• _Task to carry out_
Among the entries below, count the lines where the string "rule" occurs, and give only the number.

• _Source material_
= Beginning of Section =
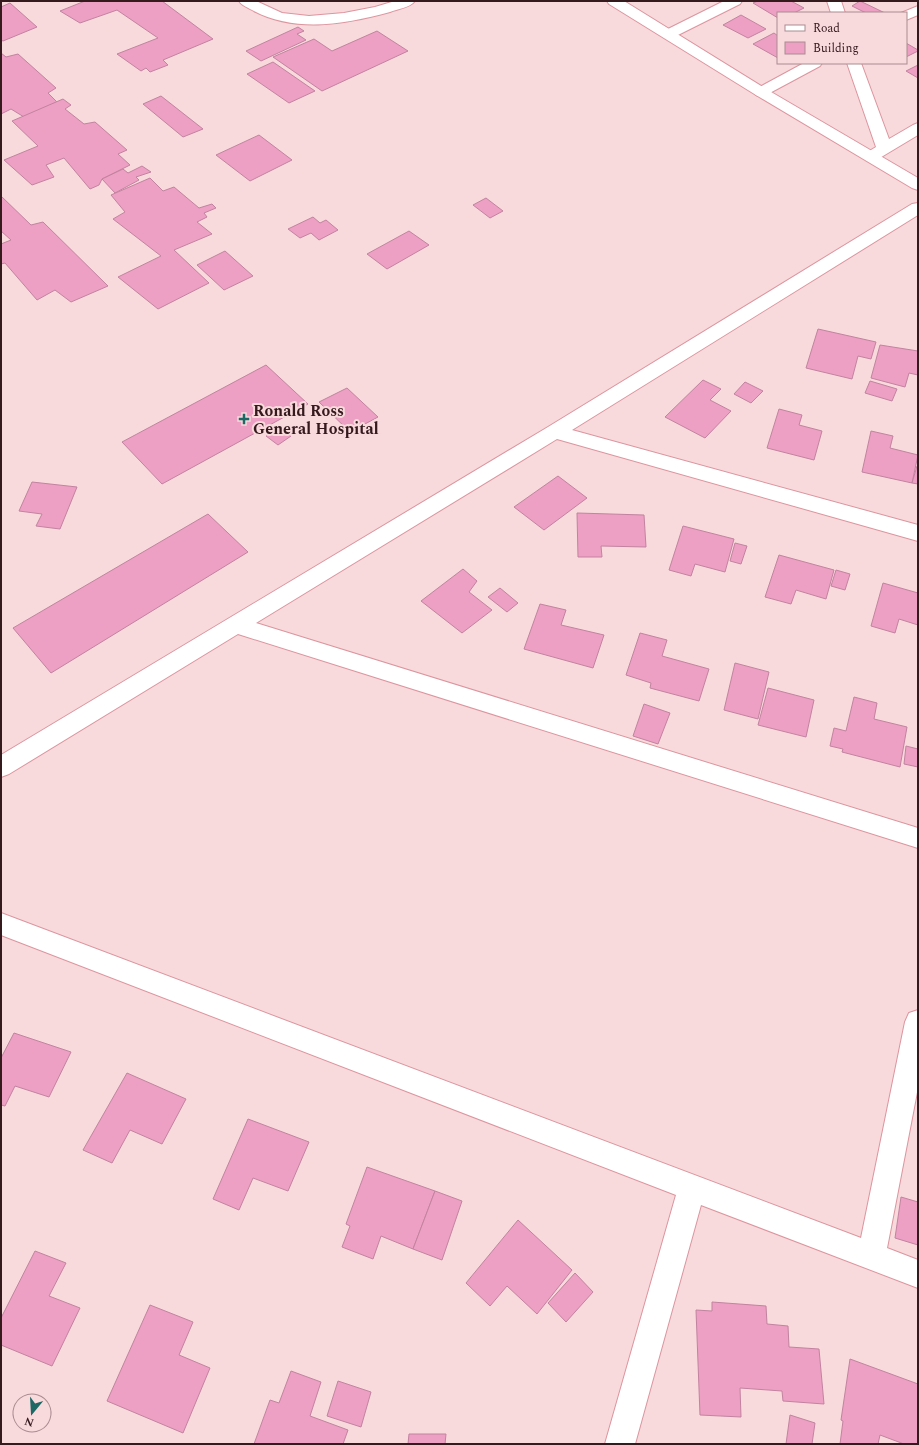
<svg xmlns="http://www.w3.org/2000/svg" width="919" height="1445" viewBox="0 0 919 1445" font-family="Spectral,serif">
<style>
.building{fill:#eda0c3;stroke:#c283a0}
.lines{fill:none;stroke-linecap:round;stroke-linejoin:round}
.minor-casing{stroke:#dc959e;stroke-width:2}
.tertiary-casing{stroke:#dc959e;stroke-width:2}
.minor{fill:#fff;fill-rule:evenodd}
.tertiary{fill:#fff;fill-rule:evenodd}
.poi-dot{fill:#1b6864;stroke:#f8d9dc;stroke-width:1.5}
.labels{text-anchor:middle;stroke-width:4;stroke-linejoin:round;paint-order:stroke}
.poi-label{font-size:16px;font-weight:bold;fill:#34191d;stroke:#f8d9dc;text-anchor:start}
</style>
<rect width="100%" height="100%" fill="#f8d9dc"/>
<g class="building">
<polygon points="85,1 162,1 213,39 163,60 168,65 150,72 146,68 141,71 117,54 158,38 117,10 80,23 60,11"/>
<polygon points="758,1 791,1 804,8 794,13 778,13 778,18 753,3"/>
<polygon points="860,1 885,13 866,13 852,6"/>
<polygon points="10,3 37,27 3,41 1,40 1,7"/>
<polygon points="741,15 766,29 748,38 723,25"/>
<polygon points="298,27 304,31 297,34 306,40 261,61 246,51"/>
<polygon points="377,31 408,51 322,91 273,57 314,39 332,51"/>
<polygon points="774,33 778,36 778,58 753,44"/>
<polygon points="906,43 918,50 918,51 906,57"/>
<polygon points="1,53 6,57 18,54 56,88 48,93 57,102 24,117 11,109 1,114"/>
<polygon points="273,62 315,91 289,103 247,74"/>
<polygon points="918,65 918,78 906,71"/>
<polygon points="161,96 203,129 183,137 143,104"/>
<polygon points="63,99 71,105 65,109 84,124 95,122 127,150 118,154 130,165 102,179 99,185 90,189 64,158 46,165 54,177 32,185 4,160 38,146 12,121"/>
<polygon points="259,135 292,160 250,181 216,155"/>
<polygon points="142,166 151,172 136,177 139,180 115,193 102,179 123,169 128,173"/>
<polygon points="150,178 163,191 174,187 199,208 212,204 216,208 204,213 207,217 197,222 212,234 174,250 209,283 158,309 118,277 161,256 113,219 125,212 111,195"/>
<polygon points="1,196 31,225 43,222 108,286 71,302 55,290 37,300 5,263 1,264 1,244 11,240 1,231"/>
<polygon points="486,198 503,211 490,218 473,205"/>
<polygon points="313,217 320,223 326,220 338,230 319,240 311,233 300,238 288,229"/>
<polygon points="409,231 429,245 387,269 367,254"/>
<polygon points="225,251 253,276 224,290 197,265"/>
<polygon points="818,329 876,342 871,359 858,356 852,379 806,368"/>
<polygon points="880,345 918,351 918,375 909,373 905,387 871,378"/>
<polygon points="266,365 308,404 162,484 122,442"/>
<polygon points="703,380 721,389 710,400 731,411 705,438 665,417"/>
<polygon points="870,381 897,389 892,401 865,393"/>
<polygon points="745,382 763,391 751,403 734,394"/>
<polygon points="347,388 378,417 350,432 319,402"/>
<polygon points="779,409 802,415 799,425 822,431 814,460 767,448"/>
<polygon points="279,427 291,436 278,445 266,436"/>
<polygon points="871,431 893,436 890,448 918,455 912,483 862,472"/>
<polygon points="917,466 918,466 918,484 912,483"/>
<polygon points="558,476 587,498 544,530 514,507"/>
<polygon points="32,482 77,487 60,529 36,526 42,514 19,511"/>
<polygon points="577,513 644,515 646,547 601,546 602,557 578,557"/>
<polygon points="208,514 248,552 51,673 13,628"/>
<polygon points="683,526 734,539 725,572 695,564 691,576 669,570"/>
<polygon points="735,543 747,546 741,564 730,561"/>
<polygon points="779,555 834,570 826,599 796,590 791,604 765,597"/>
<polygon points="463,569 477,581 469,592 492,610 462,633 421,601"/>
<polygon points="836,570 850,574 845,590 831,586"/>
<polygon points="883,583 918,593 918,625 899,619 895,633 871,626"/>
<polygon points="500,588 518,603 507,612 488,597"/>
<polygon points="540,604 566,610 561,625 604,635 593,668 524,649"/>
<polygon points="640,633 667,640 662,656 709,669 699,701 650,688 651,683 626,675"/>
<polygon points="735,663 769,672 758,719 724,710"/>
<polygon points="768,688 814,700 806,737 758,725"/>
<polygon points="854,697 877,703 874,719 907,727 900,767 842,752 843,749 830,746 834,728 846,731"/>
<polygon points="644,704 670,713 658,744 633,736"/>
<polygon points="906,746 918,749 918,767 904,764"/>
<polygon points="14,1033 71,1052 49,1097 15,1086 5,1106 1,1105 1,1058"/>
<polygon points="127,1073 186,1099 162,1144 130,1130 112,1163 83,1150"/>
<polygon points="248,1119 309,1142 288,1191 253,1178 239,1210 213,1199"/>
<polygon points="367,1167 435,1191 413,1249 381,1236 373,1259 342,1247 350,1226 346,1224"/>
<polygon points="435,1191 462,1201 442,1260 413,1249"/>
<polygon points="901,1197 918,1202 918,1245 895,1238"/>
<polygon points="518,1220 572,1270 537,1314 507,1286 490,1306 466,1283"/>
<polygon points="35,1251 66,1263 49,1296 80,1308 52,1366 1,1345 1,1318"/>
<polygon points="575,1273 593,1292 566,1322 548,1303"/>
<polygon points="712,1302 766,1306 767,1324 788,1326 789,1347 819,1349 824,1404 783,1401 782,1391 740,1388 741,1417 700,1415 696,1310 712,1311"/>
<polygon points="150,1305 193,1322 179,1355 210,1368 183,1433 107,1401"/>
<polygon points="850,1359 918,1384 918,1444 904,1444 880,1435 878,1444 840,1444 843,1421 841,1420"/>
<polygon points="291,1371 321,1382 310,1416 348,1430 343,1444 254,1444 270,1400 279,1403"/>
<polygon points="338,1381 371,1392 361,1427 327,1416"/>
<polygon points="790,1415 815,1423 812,1444 786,1444"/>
<polygon points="409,1434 446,1434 445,1444 408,1444"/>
</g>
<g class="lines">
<g class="minor-casing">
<g id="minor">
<path d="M239,1H256L282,13L309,16L344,13L375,7L395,1H415C410,8 397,9 390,12C346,24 296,33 254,11C249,8 242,6 239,1Z"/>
<polygon points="724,1 742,1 740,4 674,37 669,38 664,37 662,34 664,31"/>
<polygon points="827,1 841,1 845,13 831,13"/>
<polygon points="918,6 918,15 906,20 906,13 901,13"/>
<polygon points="804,63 822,63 820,66 766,95 761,97 756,95 753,92 756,89"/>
<polygon points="847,63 861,63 889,139 913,125 918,123 918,135 878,159 872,161 866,159 864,156 866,153 876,147"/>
<polygon points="918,203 918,215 572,430 918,525 918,541 557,439 256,623 918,828 918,848 238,634 9,774 1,777 1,755 548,427 912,204"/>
<polygon points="1,913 861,1238 905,1022 909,1013 918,1010 918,1087 887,1248 918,1260 918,1288 701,1205 635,1444 605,1444 676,1195 1,935"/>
</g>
</g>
<g class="tertiary-casing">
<polygon id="tertiary" points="607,1 624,1 766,89 918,178 918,190 912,188 756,95 609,4"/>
</g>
<use href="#minor" class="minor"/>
<use href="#tertiary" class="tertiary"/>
</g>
<path class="poi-dot" d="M242 413h4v4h4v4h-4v4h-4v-4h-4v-4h4z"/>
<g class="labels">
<g class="poi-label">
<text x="253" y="416">Ronald Ross<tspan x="253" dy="18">General Hospital</tspan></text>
</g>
</g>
<rect width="919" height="1445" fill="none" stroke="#34191d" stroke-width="4"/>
<rect x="777" y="12" width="130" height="52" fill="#f8d9dc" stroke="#aa8c90"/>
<rect x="785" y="25" width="20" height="6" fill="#ffffff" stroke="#aa8c90"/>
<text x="813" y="32" font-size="12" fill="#34191d">Road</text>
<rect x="785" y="42" width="20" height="12" fill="#eda0c3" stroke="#aa8c90"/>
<text x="813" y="52" font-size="12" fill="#34191d">Building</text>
<g transform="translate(32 1413) rotate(198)"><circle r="19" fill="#f8d9dc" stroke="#aa8c90"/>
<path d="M0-3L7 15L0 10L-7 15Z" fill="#1b6864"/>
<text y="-6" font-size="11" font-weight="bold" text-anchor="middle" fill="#34191d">N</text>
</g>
</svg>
= End of Section =
• _Result_
2